Теорией перенормировок Померанчук начал заниматься в 1951 году, и стал делать это с присущей ему страстью. Однажды утром Чук ворвался в нашу с Рудиком комнату в страшном гневе. В таком гневе я не видал его никогда — ни до, ни после. Он кричал: «Фейнмана читали, Дайсона читали — ничего не поняли!» Не сразу удалось выяснить, в чём дело. Оказалось, И. Я. понял, что при вычислении фейнмановских интегралов нужно брать вычеты в полюсах пропагаторов так, что некоторые из р2 равны m2. Отсюда он пришёл к выводу, что метод Дайсона вычисления степени расходимости диаграмм путём счёта степеней импульсов неправилен, а мы этого не заметили. Лишь к вечеру, после того, как И. Я. несколько остыл, его удалось убедить, что Дайсон всё-таки прав. С тех пор больше таких вспышек по отношению к нам И. Я. себе не позволял.
Много раз Померанчук пытался убедить Ландау сдвинуть круг своих интересов в сторону квантовой электродинамики и мезонных теорий. Снова и снова он повторял: «Дау, здесь масса проблем. Они трудные, как раз для человека твоего класса». Но Ландау каждый раз возражал: «Я знаю свои возможности, решить проблемы бесконечностей — это не для меня».
Осенью 1951 года Померанчук организовал семинар по квантовой теории поля и физике элементарных частиц. Семинар нельзя было проводить в ИТЭФ, т. к. не все участники имели право прохода на территорию ИТЭФ. Поэтому Померанчук договорился с Ландау, что семинар будет проходить в конференц-зале Института Физических Проблем в тот же день — четверг — что и семинар Ландау, но на два часа раньше. Померанчук назначил меня секретарем семинара, и первое заседание состоялось 1 октября 1951 года. Я докладывал на этом заседании работу Дайсона. Алиханов, как директор ИТЭФ, попросил меня представить ему докладную записку об организации семинара, что я и сделал. Этот документ сохранился. В работе семинара принимали участие практически все известные теоретики и очень много молодёжи.

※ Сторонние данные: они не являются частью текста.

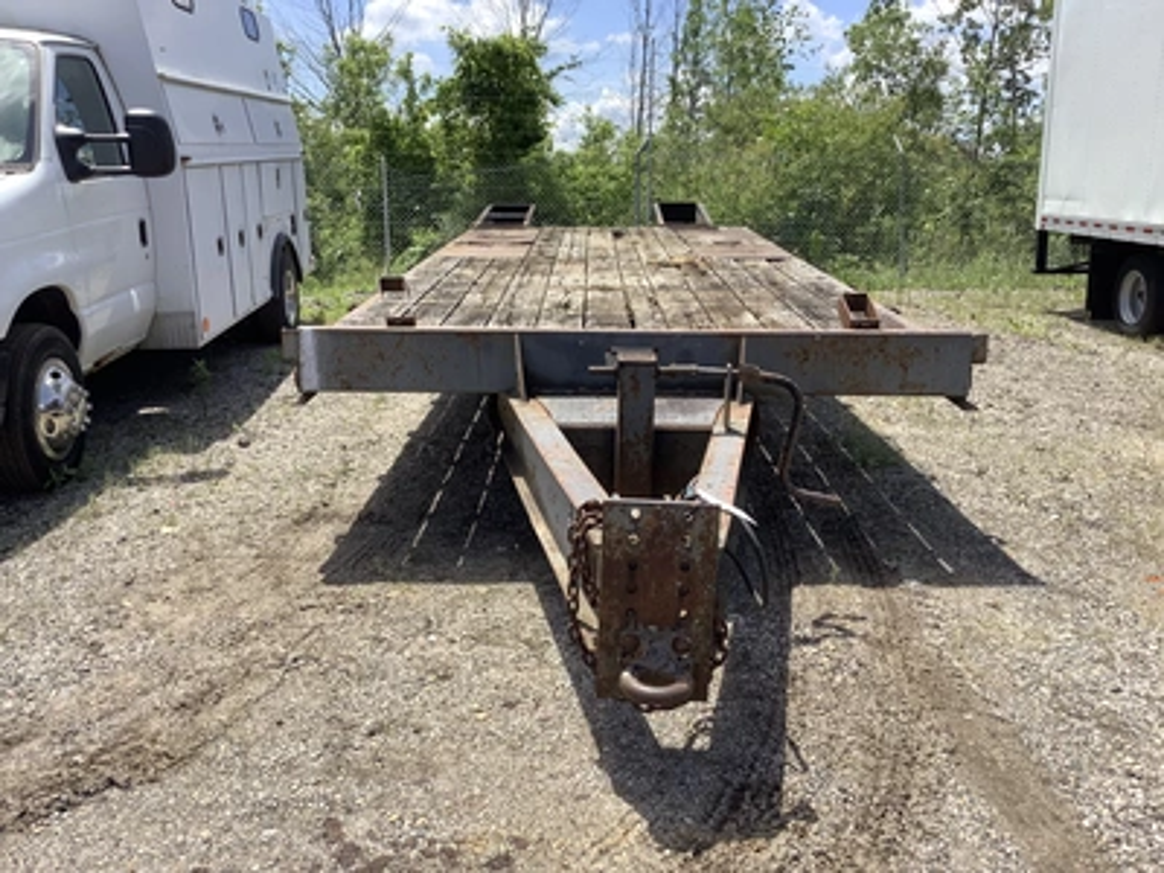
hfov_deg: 58.4
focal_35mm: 31
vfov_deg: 45.4
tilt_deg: -12.0
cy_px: 436
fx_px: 1042
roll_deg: -3.6
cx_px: 582
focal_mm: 3.3
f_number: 2.4
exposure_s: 1/1181
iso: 25
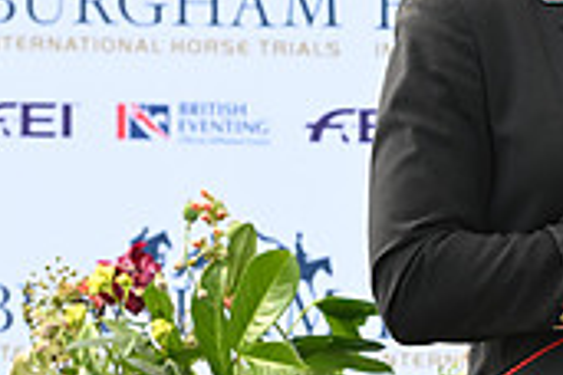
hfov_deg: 5.7
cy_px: 77
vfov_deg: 3.8
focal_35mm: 357
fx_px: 5583
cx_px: 919
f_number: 5.6
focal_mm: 105
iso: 900
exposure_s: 1/800
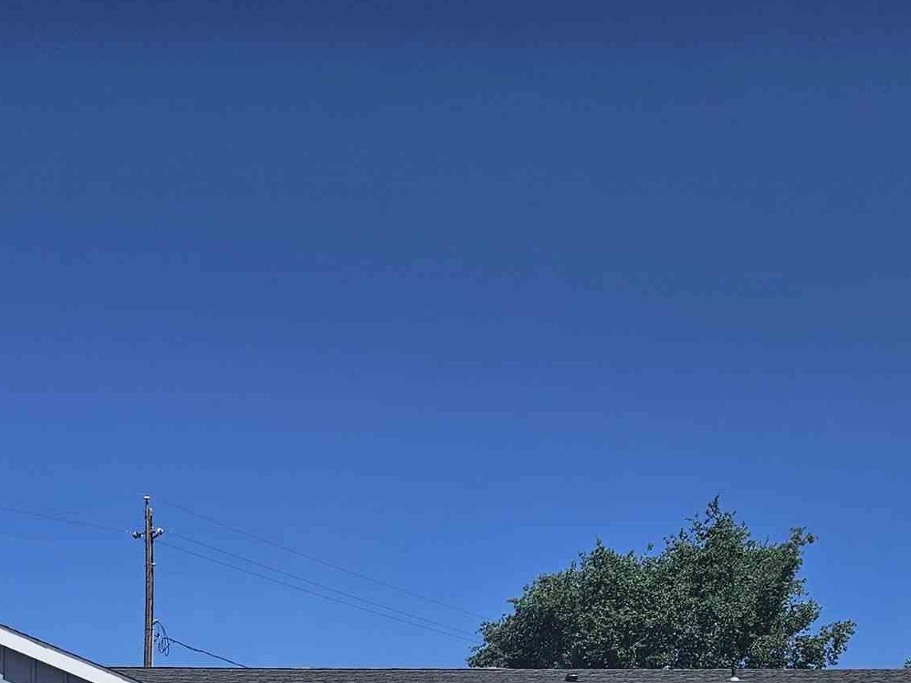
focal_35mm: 62
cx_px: 169
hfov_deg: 30.4
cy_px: 917
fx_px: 1632
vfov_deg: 21.2
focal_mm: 5.4
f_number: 1.8
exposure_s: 1/3436
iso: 25
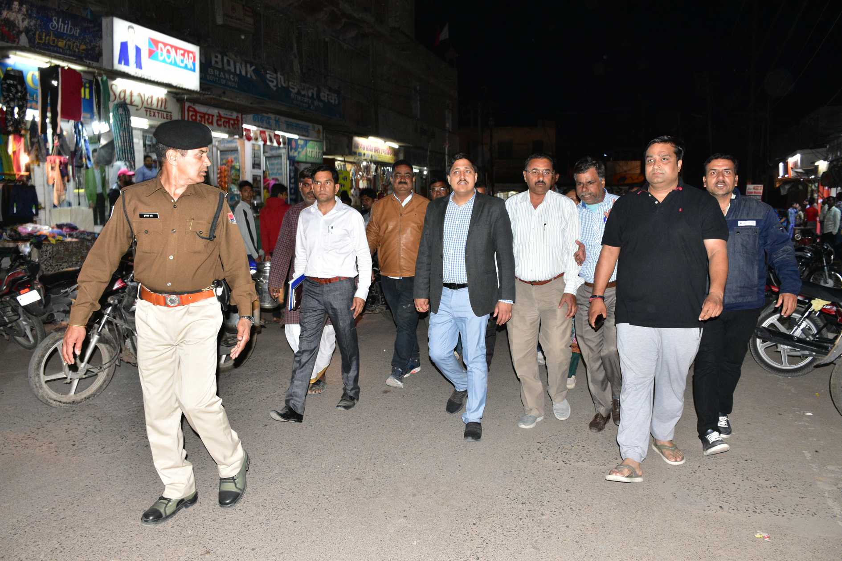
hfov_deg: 67.4
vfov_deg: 47.9
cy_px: 280
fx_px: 631
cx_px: 421
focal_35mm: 27
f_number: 5.6
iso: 1600
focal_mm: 18
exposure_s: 1/60
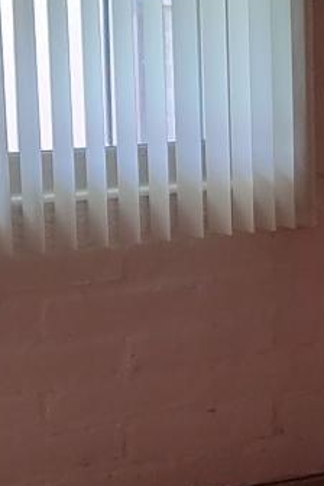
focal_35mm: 167
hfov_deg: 8.0
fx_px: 2254
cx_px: 540
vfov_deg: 12.2
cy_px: 412
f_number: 1.79
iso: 125
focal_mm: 4.71
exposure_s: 1/60
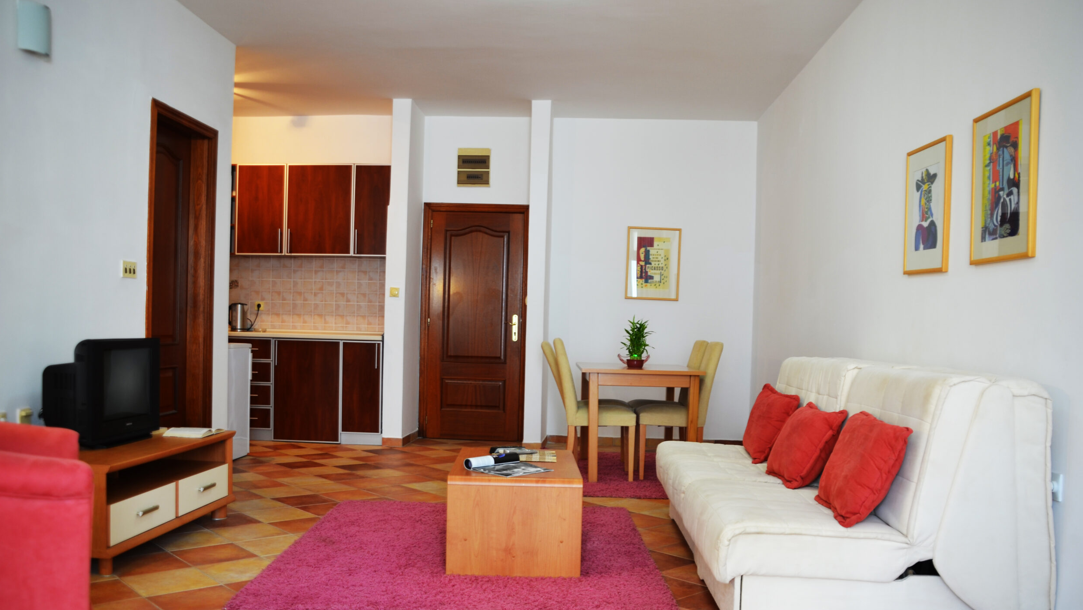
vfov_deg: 40.1
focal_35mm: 29
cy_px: 352
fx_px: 833
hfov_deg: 66.1
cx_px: 554
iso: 125
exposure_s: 1/6
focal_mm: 18
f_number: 3.5
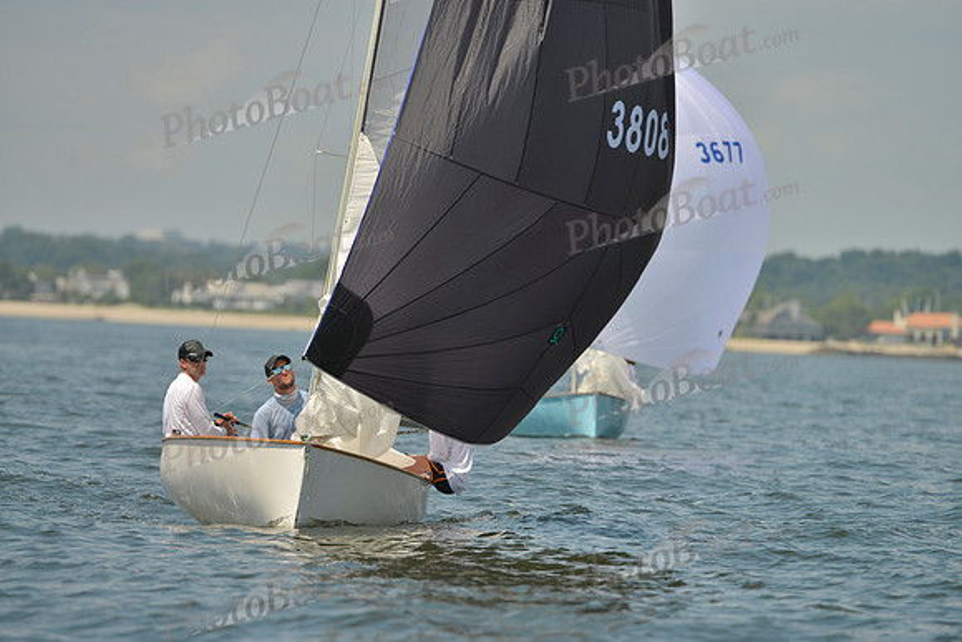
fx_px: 10691
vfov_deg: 3.4
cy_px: 321
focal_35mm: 400
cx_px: 481
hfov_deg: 5.2
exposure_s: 1/1250
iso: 200
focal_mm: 400
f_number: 6.3
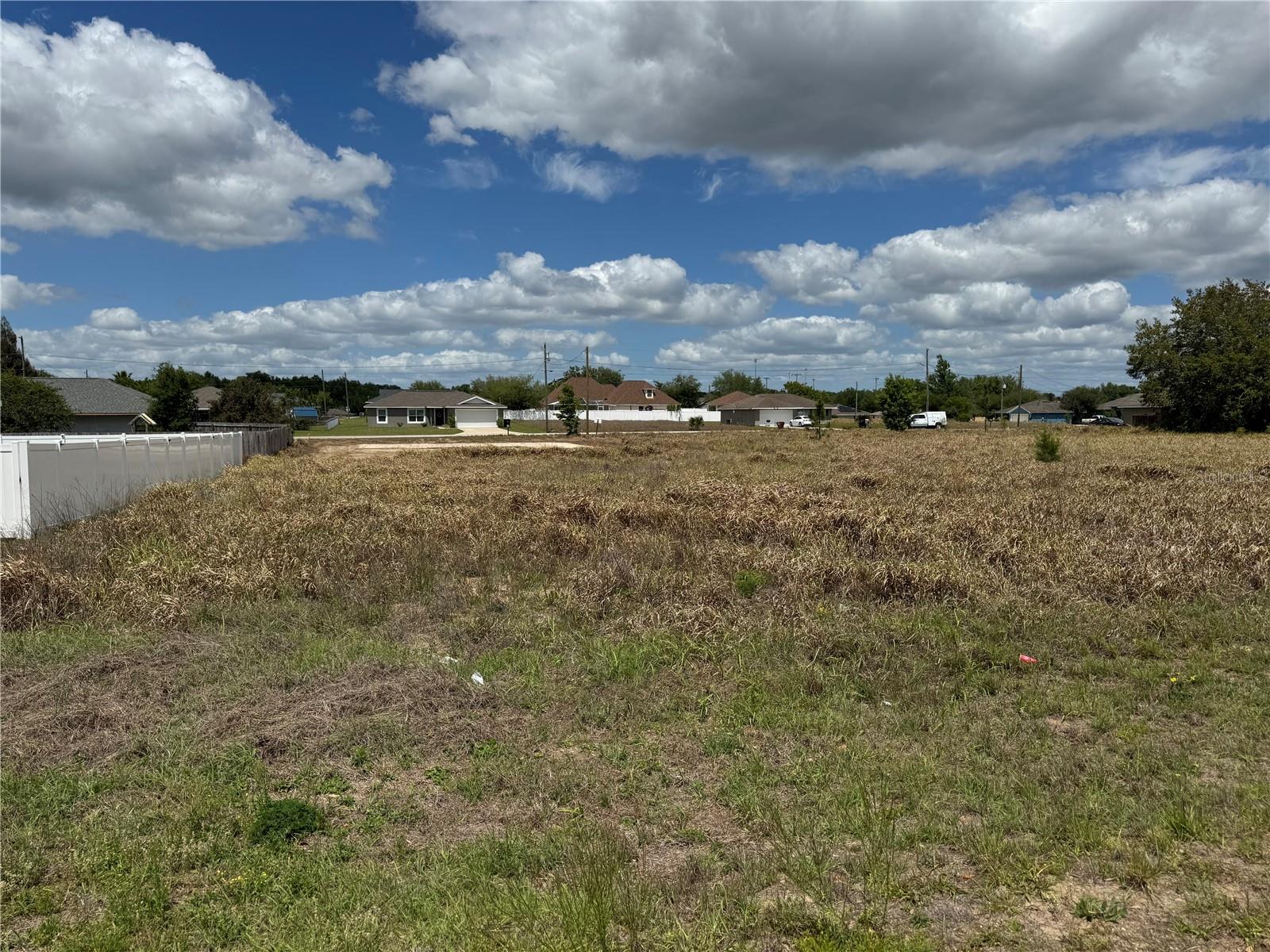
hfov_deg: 71.6
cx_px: 635
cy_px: 476
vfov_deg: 56.8
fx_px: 881
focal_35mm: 24
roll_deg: -0.4
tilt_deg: -4.9
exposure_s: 1/9009
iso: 80
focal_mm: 6.76
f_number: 1.78
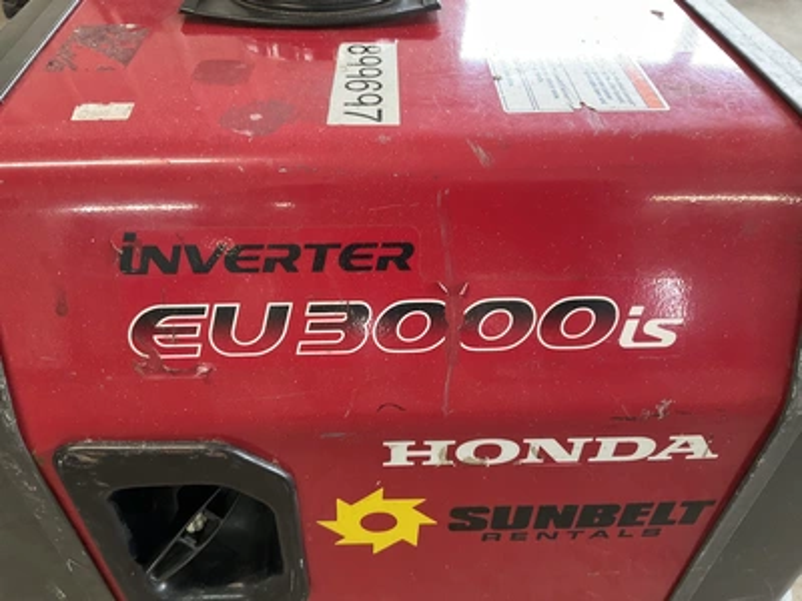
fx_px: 672
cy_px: 300
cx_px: 401
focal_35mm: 29
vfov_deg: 48.2
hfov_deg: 61.7
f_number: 1.8
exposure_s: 1/40
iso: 200
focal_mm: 3
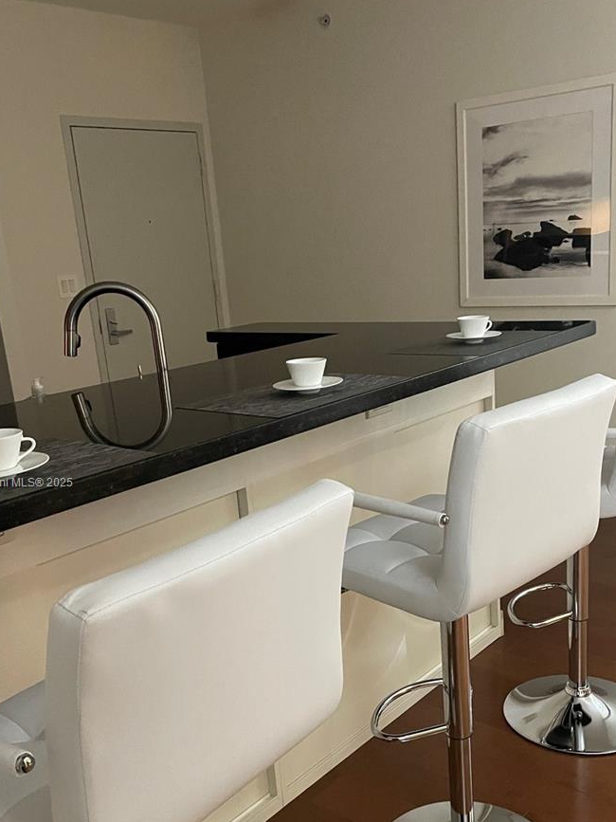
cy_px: 484
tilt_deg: -13.6
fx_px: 854
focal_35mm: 36
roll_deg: +3.8
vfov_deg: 51.1
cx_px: 326
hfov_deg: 39.6
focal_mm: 4.2
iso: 640
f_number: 1.6
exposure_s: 1/30
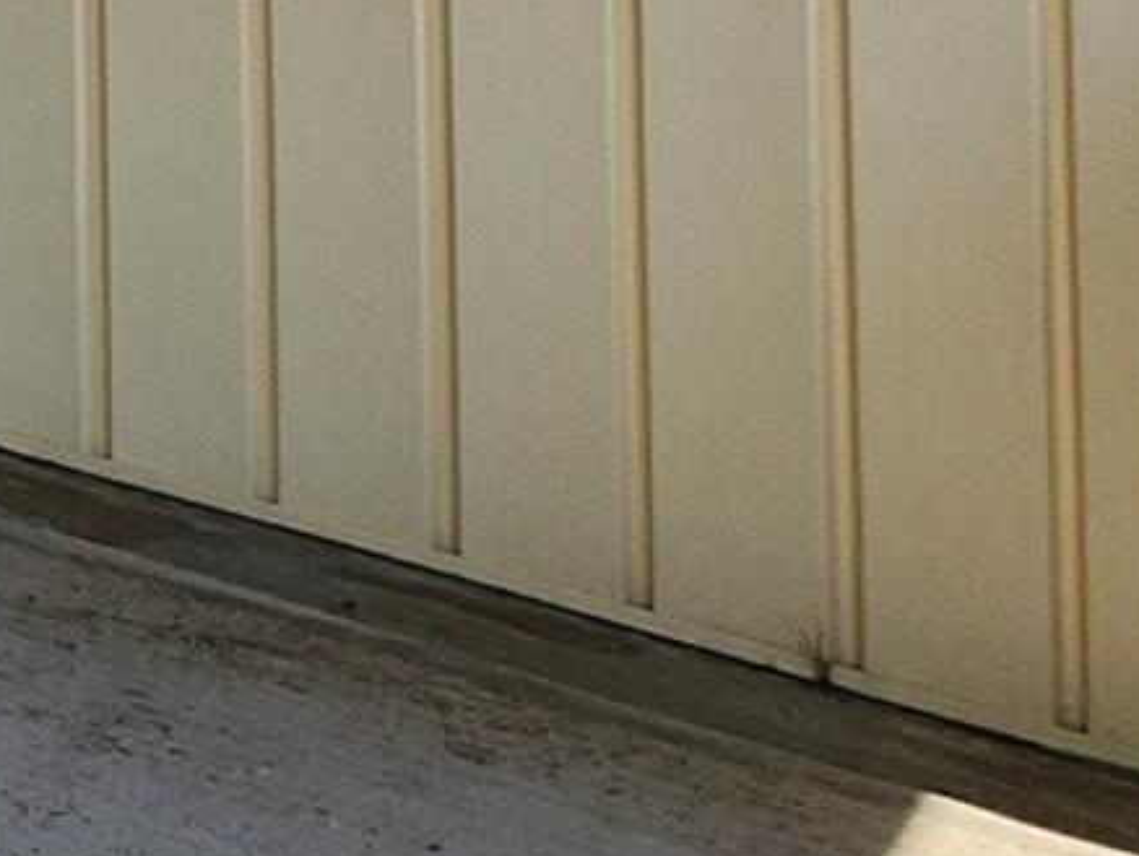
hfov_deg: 11.5
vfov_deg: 13.8
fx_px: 2930
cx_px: -2291
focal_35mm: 89
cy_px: -929
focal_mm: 2.2
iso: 50
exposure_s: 1/455
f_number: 2.2
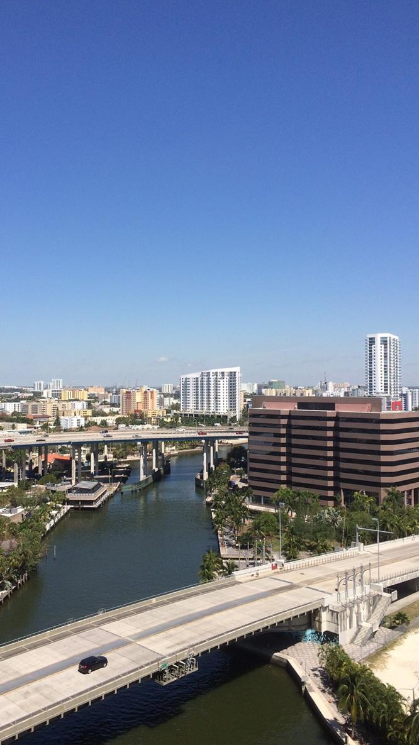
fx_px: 632
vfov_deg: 61.0
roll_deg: +0.9
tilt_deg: -1.3
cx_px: 162
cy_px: 372
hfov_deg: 36.5
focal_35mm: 32
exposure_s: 1/2740
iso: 32
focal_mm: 4.15
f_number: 2.2
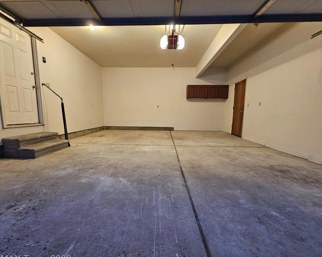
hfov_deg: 100.7
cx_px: 160
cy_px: 133
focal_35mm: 14
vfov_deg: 87.9
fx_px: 133
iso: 500
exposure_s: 1/30
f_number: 2.2
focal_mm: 2.2
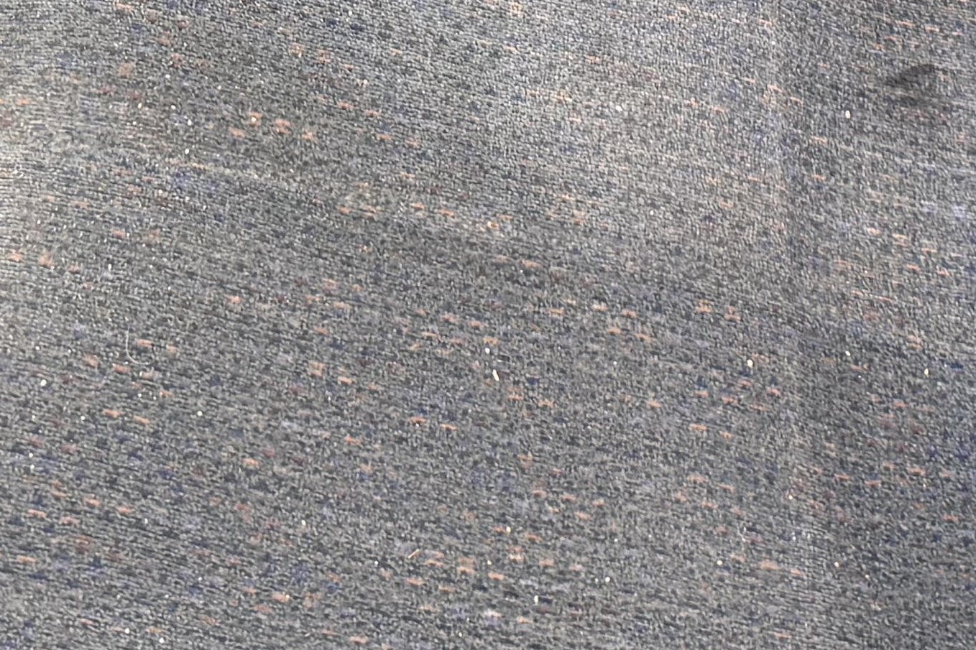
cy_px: -650
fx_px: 2846
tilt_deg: -46.0
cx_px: 487
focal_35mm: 105
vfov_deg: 11.7
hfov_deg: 19.5
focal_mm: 6.76
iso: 200
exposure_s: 1/121
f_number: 1.78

От докладчика на семинаре Померанчук прежде всего требовал чёткого физического изложения: нужно было ясно понимать физический смысл решаемой задачи и полученных результатов, обязательно рассмотреть предельные случаи и сравнить их с полученными другими методами (если такие существовали). Однажды на семинаре Померанчука А. М. Балдин рассказывал о своих расчётах сечений фоторождения π-мезонов на нуклонах по теории возмущений. Он писал на доске длинные формулы и показывал много графиков. Померанчук задал вопрос: «Каково поведение сечения вблизи порога?» Балдин показал один из графиков. — «А какова асимптотика при больших энергиях?» Балдин показал другой график. «Графики — это не метод дискуссии в теоретической физике», — закричал Померанчук, — Ваш доклад закончен!»
В 1953 году, когда ограничения на вход в ИТЭФ стали менее жёсткими, семинар был перенесён в ИТЭФ. Он существует до сих пор. Каждый понедельник (кроме праздничных дней) в 15.30 в конференц-зале ИТЭФ начинается заседание теоретического семинара.
Вне науки Чука было мало, но нельзя сказать, что не было совсем. Он сам говорил о себе (см. «Воспоминания» А. Д. Сахарова [2]): «Я человек старомодный, и для меня всё ещё самыми важными являются такие странные вещи как любовь». И — я добавлю — дружба. Было несколько человек, при упоминании которых всегда теплел голос Чука — Шмушкевич, Ахиезер, Мигдал. Чук восклицал: «Илья Миронович!» (Шмушкевич), указательный палец шёл вверх, и интонация была такова, что Илья Миронович способен на такие поступки (по-видимому, разгульные), на которые не способен никто другой. Если Илья Миронович (крупный, представительный мужчина) присутствовал при таких разговорах, он тут же ужасно краснел. (На самом деле, Илья Миронович был высоконравственным человеком, ни к какому разгулу не способным.) К Ландау отношение было иным: нельзя ведь с теплотой говорить о Боге, а для Чука Ландау был Богом.